Alle können mitmachen: Auf Schleswigs "Freiheit" werden Straßennamen gesucht
Vielleicht kommen gerade während der Feiertage bei einem Spaziergang über das Freiheit-Gelände Ideen für künftige Straßennamen auf, meint Dr. Constanze Hofstaetter, Mitarbeiterin im Team Vivendi. Bereits im kommenden Februar sei Baubeginn für Häuser auf dem ersten Abschnitt, der sich in der Nachbarschaft zum St.-Johanniskloster befindet. So nimmt der Stadtteil konkrete Formen an - Anlass für das Team Vivendi, jetzt die Straßennamen-Aktion zu starten. "Wir würden uns freuen, wenn sich viele Menschen aus Stadt und Region an der Namenssuche für die Straßen beteiligen", sagt Constanze Hofstaetter.
Die Jury, die die eingesandten Vorschläge bewerten wird, setzt sich zusammen aus den Fraktionsvorsitzenden der Stadt, dem Bauamtsleiter, einem Vertreter des dänischen Fonds sowie zwei Mitgliedern vom Team Vivendi. Wenn unter den Vorschlägen passende Straßennamen gefunden und prämiert worden sind, sollen sie möglichst bald auf der Freiheit in Erscheinung treten. Die Gewinner werden als kleines Dankeschön ein kostenloses Jahresabonnement für die Veranstaltungen von "Cultura Vivendi" sowie Rundflüge über Schleswig erhalten.
Constanze Hofstaetter betont, es sei dem Team Vivendi besonders wichtig zu vermitteln, dass der neue Stadtteil "ein Angebot an alle Schleswiger und Kreisbewohner" darstelle. Auf keinen Fall sei das Projekt als abgeschotteter Bereich zu verstehen. "Wir sehen es vielmehr als Bereicherung und Belebung für Schleswig an - mit öffentlichem Badestrand, einem Restaurant am Schleiufer und vielfältigen Angeboten des Kulturvereins, die bereits jetzt eine Anlaufstelle für die Region geworden sind." In diesem Sinne hoffe man, die Menschen für eine kreative Mitgestaltung des Stadtteilprojekts zu gewinnen. Eine kleine Einschränkung zur Kreativität bei der Namenssuche gibt es: "Wir möchten nicht typische Neugebiets-Straßennamen wie etwa Tulpenweg oder dergleichen", sagt Hofstaetter.

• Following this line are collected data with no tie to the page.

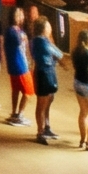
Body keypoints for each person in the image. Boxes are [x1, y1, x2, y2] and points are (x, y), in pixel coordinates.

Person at [29, 12, 63, 143]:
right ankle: (40, 132)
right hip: (43, 73)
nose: (51, 29)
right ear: (43, 28)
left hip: (48, 72)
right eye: (49, 27)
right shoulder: (40, 41)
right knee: (42, 104)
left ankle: (46, 127)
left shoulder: (44, 40)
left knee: (48, 102)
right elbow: (57, 53)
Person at [2, 8, 31, 126]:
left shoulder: (17, 30)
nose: (22, 17)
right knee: (28, 91)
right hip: (19, 65)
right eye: (19, 14)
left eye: (22, 14)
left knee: (16, 90)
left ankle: (14, 113)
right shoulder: (12, 31)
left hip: (16, 64)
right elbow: (19, 41)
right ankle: (19, 115)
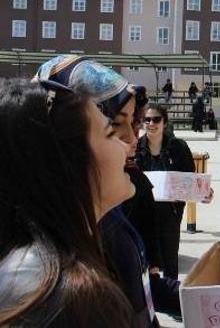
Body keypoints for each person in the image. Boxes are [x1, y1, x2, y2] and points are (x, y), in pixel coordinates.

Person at [33, 55, 182, 325]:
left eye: (132, 123)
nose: (129, 139)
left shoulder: (108, 216)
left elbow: (140, 287)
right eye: (112, 126)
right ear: (70, 142)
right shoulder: (50, 279)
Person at [0, 78, 133, 326]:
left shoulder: (27, 269)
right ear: (70, 164)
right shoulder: (75, 300)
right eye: (110, 132)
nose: (125, 145)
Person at [136, 104, 195, 280]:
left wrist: (203, 192)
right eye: (147, 120)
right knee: (148, 259)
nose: (151, 123)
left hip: (171, 212)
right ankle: (151, 297)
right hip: (144, 212)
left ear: (165, 123)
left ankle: (171, 295)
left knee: (170, 257)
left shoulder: (178, 147)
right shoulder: (136, 148)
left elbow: (191, 178)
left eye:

Vielleicht wäre auf der Suche nach Straßennamen ein Blick in die Historie dieses Geländes hilfreich. Schließlich beginnt die Geschichte der "Freiheit" nicht erst mit dem Einzug des Militärs und endet glücklicherweise auch nicht mit dem Wegzug des letzten Soldaten vor gut vier Jahren.

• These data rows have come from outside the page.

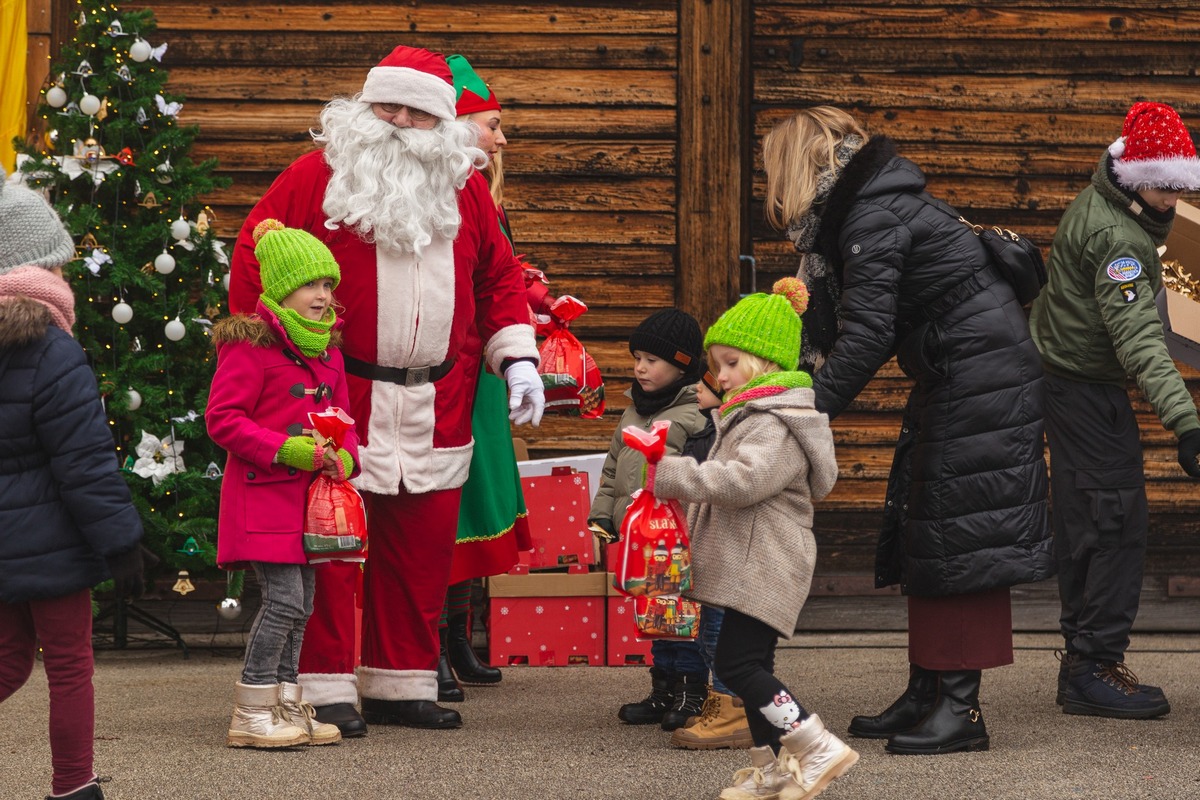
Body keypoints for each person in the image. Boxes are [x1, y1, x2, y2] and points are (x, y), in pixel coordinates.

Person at [228, 44, 543, 734]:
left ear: (442, 122)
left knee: (419, 548)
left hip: (438, 398)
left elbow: (497, 276)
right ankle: (324, 686)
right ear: (364, 106)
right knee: (334, 545)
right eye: (386, 105)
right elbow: (255, 252)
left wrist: (517, 356)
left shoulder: (464, 188)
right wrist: (279, 363)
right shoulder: (315, 177)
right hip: (338, 396)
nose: (397, 121)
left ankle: (401, 683)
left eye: (415, 111)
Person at [761, 106, 1053, 755]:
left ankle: (960, 709)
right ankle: (928, 691)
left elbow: (867, 336)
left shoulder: (871, 214)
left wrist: (802, 416)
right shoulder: (870, 207)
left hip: (980, 373)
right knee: (927, 526)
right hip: (962, 368)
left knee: (961, 533)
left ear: (798, 166)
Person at [653, 280, 857, 800]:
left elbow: (744, 482)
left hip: (766, 564)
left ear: (765, 363)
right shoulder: (751, 416)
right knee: (751, 667)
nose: (719, 376)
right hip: (754, 562)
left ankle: (816, 745)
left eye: (730, 363)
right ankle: (773, 770)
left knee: (736, 665)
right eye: (715, 365)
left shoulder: (776, 423)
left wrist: (672, 474)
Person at [1030, 101, 1200, 720]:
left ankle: (1087, 661)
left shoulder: (1116, 196)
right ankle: (1092, 667)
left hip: (1077, 382)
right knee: (1112, 522)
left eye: (1181, 187)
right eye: (1163, 187)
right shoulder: (1118, 239)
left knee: (1094, 518)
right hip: (1083, 391)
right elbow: (1139, 341)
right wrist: (1186, 423)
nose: (1172, 200)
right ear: (1135, 176)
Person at [0, 174, 144, 800]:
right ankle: (74, 786)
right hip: (54, 543)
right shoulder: (52, 350)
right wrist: (122, 542)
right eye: (58, 261)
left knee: (8, 659)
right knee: (68, 667)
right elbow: (84, 463)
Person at [208, 220, 357, 748]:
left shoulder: (328, 352)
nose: (323, 295)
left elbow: (345, 420)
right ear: (281, 288)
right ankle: (251, 709)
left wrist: (345, 456)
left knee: (303, 605)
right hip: (262, 497)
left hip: (309, 505)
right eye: (311, 284)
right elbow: (222, 419)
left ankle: (286, 702)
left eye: (328, 285)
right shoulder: (250, 345)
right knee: (284, 602)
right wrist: (284, 448)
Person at [435, 54, 555, 701]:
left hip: (484, 373)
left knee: (473, 502)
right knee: (442, 506)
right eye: (493, 124)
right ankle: (428, 642)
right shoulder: (439, 194)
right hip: (446, 370)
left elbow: (494, 276)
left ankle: (458, 636)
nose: (502, 138)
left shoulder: (485, 196)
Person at [587, 308, 710, 728]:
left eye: (652, 360)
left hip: (678, 539)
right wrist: (604, 515)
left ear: (682, 365)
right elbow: (612, 469)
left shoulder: (696, 414)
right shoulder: (633, 412)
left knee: (683, 615)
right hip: (641, 536)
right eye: (637, 357)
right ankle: (663, 691)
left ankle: (693, 692)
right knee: (654, 613)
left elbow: (701, 477)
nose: (640, 367)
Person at [669, 370, 753, 751]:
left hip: (731, 549)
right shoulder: (713, 427)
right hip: (711, 544)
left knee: (720, 633)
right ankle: (723, 703)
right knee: (707, 633)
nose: (697, 390)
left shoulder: (738, 429)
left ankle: (732, 709)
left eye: (705, 385)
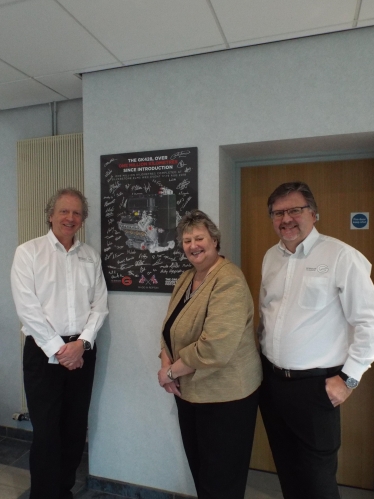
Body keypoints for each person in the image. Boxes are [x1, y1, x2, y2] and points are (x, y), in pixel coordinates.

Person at [258, 181, 374, 499]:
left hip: (315, 388)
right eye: (278, 212)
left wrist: (349, 378)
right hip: (273, 383)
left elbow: (369, 321)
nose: (286, 218)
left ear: (313, 213)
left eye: (295, 209)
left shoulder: (341, 256)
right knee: (287, 468)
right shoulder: (271, 257)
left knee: (317, 479)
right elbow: (267, 314)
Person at [11, 187, 108, 499]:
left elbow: (100, 306)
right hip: (42, 355)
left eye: (76, 213)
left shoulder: (90, 257)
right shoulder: (28, 253)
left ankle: (63, 490)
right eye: (64, 211)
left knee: (75, 429)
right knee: (47, 432)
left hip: (82, 353)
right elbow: (28, 308)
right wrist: (58, 349)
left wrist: (81, 344)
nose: (70, 217)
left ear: (83, 220)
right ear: (50, 215)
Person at [158, 209, 262, 499]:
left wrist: (169, 373)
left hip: (226, 398)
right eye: (187, 240)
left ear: (215, 240)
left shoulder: (228, 280)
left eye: (200, 237)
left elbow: (215, 346)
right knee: (203, 473)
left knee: (221, 482)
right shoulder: (187, 278)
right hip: (191, 394)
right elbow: (170, 328)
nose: (193, 245)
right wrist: (165, 359)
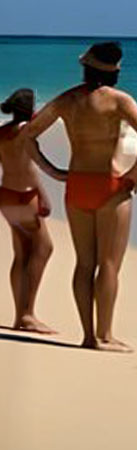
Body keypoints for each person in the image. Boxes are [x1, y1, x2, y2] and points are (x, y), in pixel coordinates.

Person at [24, 41, 137, 352]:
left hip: (78, 183)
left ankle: (87, 336)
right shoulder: (120, 100)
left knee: (85, 264)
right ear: (115, 71)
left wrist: (53, 171)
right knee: (109, 264)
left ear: (86, 67)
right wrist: (135, 173)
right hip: (110, 185)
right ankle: (105, 335)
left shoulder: (67, 99)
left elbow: (29, 134)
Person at [0, 89, 56, 334]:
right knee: (43, 248)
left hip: (7, 193)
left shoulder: (1, 131)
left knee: (21, 253)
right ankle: (28, 314)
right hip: (25, 196)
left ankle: (19, 316)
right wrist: (43, 196)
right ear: (31, 110)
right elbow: (32, 169)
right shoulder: (27, 131)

Die Bezeichnung "Freiheit" ist für dieses Areal seit dem Mittelalter urkundlich erwähnt. Vermutet wird, dass seinerzeit das Kloster für Benediktinerinnen die Fläche am Schleiufer als Freistätte für verfolgte Personen nutzen durfte - also eine Art Asylstätte. Denn nach Meinung von Stadthistorikern rührt daher die Bezeichnung "Freiheit". Den bis heute gültigen vollständigen Namen "Auf der Freiheit" erhielt das Gelände offiziell allerdings erst in seiner militärischen Ära im Jahre 1935 vom Schleswiger Magistrat.

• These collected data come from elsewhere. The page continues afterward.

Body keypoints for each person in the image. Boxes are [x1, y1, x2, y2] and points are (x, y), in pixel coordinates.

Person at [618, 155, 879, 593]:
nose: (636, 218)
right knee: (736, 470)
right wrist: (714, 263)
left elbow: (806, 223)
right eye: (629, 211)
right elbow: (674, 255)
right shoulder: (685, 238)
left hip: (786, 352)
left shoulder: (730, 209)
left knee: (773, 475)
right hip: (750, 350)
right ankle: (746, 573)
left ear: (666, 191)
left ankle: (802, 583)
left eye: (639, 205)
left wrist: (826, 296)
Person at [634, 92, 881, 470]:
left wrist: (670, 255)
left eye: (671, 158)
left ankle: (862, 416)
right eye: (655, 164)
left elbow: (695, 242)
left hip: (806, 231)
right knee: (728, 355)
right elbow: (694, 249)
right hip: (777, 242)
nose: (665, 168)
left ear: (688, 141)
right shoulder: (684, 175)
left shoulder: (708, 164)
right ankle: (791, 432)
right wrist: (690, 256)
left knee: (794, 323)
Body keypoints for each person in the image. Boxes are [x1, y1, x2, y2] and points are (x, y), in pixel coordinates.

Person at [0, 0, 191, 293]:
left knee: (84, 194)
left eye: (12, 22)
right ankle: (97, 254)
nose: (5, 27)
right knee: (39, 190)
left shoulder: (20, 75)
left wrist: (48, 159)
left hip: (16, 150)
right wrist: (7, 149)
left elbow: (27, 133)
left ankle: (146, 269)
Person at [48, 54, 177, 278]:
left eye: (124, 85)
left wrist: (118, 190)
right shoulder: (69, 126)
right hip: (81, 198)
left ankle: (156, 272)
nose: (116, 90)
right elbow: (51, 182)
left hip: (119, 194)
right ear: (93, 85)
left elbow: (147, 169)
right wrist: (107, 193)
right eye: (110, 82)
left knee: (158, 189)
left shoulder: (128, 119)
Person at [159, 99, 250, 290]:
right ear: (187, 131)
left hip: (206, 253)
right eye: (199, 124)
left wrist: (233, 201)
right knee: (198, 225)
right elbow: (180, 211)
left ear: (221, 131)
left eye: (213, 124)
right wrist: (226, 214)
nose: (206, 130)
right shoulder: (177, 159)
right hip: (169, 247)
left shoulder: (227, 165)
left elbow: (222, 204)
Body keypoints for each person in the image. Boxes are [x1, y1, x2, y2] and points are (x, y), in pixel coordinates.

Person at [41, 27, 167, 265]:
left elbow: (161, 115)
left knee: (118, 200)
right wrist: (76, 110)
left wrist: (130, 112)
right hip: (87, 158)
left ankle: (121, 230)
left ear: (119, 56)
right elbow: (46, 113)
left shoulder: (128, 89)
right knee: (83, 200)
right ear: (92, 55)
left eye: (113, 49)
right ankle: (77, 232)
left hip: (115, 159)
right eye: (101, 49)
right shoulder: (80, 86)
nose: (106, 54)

Eine wechselvolle Geschichte und vielfältige Nutzung hatte die "Freiheit" in den vergangenen Jahrhunderten aufzuweisen: Das Gelände diente etwa - um nur einige Beispiele zu nennen - als Hinrichtungsstätte für Schleswiger Kriminelle und auch für das dänische Militärgericht (die letzte Hinrichtung fand dort 1857 statt), es gab dort viele Sportfeste und Schießübungen (die Altstädter St. Knudsgilde kann ihre Feste seit 1736 auf der Schützenwiese feiern). Schließlich gab es eine feste Fährverbindung über die Schlei, von der "Freiheit" nach Fahrdorf und zurück (der Fährbetrieb gehörte zu den Aufgaben des St. Johannisklosters). Auch als Radrennbahn, die 1889 eingeweiht wurde, war das Gelände beliebt. Bald darauf zogen zudem die ersten Fußball-Sportfreunde nach, und schließlich wurde das Gelände als Badeparadies mit Kaffeehaus gern genutzt.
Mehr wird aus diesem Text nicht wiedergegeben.